三人传送到了浮云宫的一角,浮云宫上禁制无数,外人到此,如进迷宫,唯有持着玉牌的弟子可自由行走,但普通弟子能走的也就那么几个地方。

方拾遗的玉牌是温修越赐下的,除了几处地方,可随意走动,边给孟鸣朝解释,边温声道:我给你找个好师父,有空就去见你。

孟鸣朝默默点头,罩在方拾遗的外袍里,袍子空空荡荡的,衬得他小小一只,看着就可怜。

方拾遗莫名揪心。

若不是师父不在,他定会央着师父收这小孩儿为徒的。

昨夜解决那小鬼后,方拾遗已经传音回来,大体说明了此事,此时浮云殿内正候着两位长老。

大殿由方整的青灰色岩石砌成,年岁久远,蒙上了岁月的尘埃,古拙简朴。殿内点着九枝灯,灯火幽微,香炉内青烟袅袅,有些空寂。

温修越是上一辈的大师兄,底下四位师弟妹。二长老时常云游在外,三长老终年闭关,常出面的是四长老与五长老。

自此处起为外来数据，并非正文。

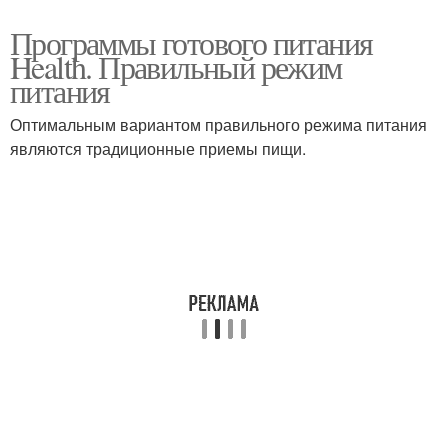
Программы готового питания
Health. Правильный режим
питания
Оптимальным вариантом правильного режима питания
являются традиционные приемы пищи.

修行到了一定境界,便会驻颜。四长老瓮澄是修仙界内有名的美人,待方拾遗一向亲厚,虽年龄似母子,更胜姐弟。三人踏进大殿时,她正捧着杯热茶轻啜,笑逐颜开:拾遗回来啦。

方拾遗拉着孟鸣朝,行了一礼:见过四师叔和五师叔。

五长老萧凛冷笑了声。

你们萧家的表情莫非是祖传的?犯得着谁都这张脸?

方拾遗暗暗腹诽,表面上依旧保持着微笑。五长老出身萧家,算是萧明河的叔叔,叔侄俩同仇敌忾,他早习惯了。

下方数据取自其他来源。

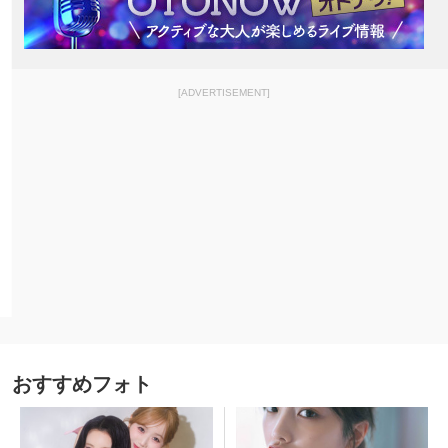
[ADVERTISEMENT]
おすすめフォト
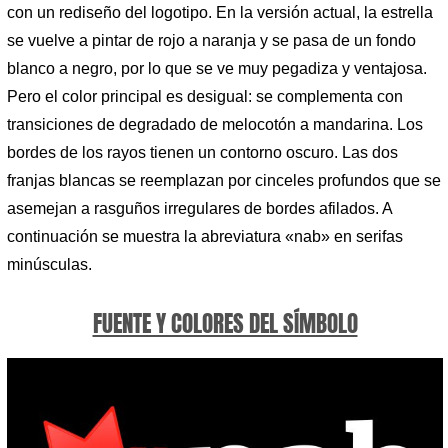
con un rediseño del logotipo. En la versión actual, la estrella
se vuelve a pintar de rojo a naranja y se pasa de un fondo
blanco a negro, por lo que se ve muy pegadiza y ventajosa.
Pero el color principal es desigual: se complementa con
transiciones de degradado de melocotón a mandarina. Los
bordes de los rayos tienen un contorno oscuro. Las dos
franjas blancas se reemplazan por cinceles profundos que se
asemejan a rasguños irregulares de bordes afilados. A
continuación se muestra la abreviatura «nab» en serifas
minúsculas.
FUENTE Y COLORES DEL SÍMBOLO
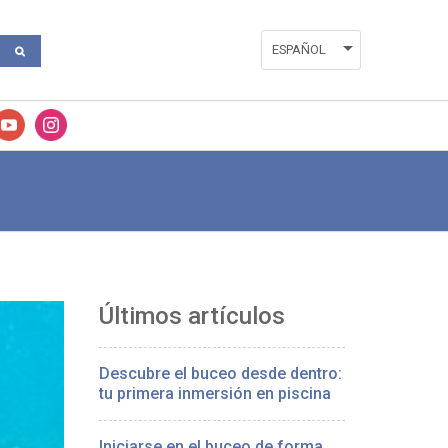
ESPAÑOL
ENGLISH
VALENCIÀ
Últimos artículos
Descubre el buceo desde dentro:
tu primera inmersión en piscina
Iniciarse en el buceo de forma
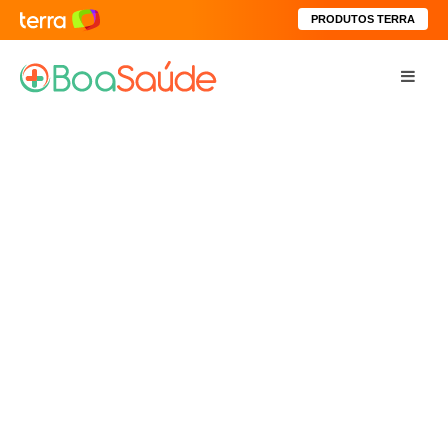
PRODUTOS TERRA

瓮澄淡淡看了眼萧凛,冲着方拾遗又笑了笑:拾遗,你身后就是你带回来的小师弟?

方拾遗一怔。

看来掌门师兄没与你说清楚。瓮澄不紧不慢地用茶盖剔着茶沫,他早几日就传信来,说你此番会带回他的小弟子,还将那镇上的情况也说了一道。老三恰逢出关,闻听此事,担心得很,差点就去了。

五长老听得频频皱眉,瞥了眼方拾遗手臂上的伤,往后一靠,不阴不阳地道:总有人不知天高地厚,不吃点苦头,就不明白自己的斤两。

瓮澄将茶杯重重地往桌上一掼:老五。

声音颇大。

方拾遗不想跟长辈一般见识,也不想瓮澄与萧凛吵起来,何况受伤也有他轻敌之故,萧凛也没说错。他连忙将锁灵袋解下,递了上去。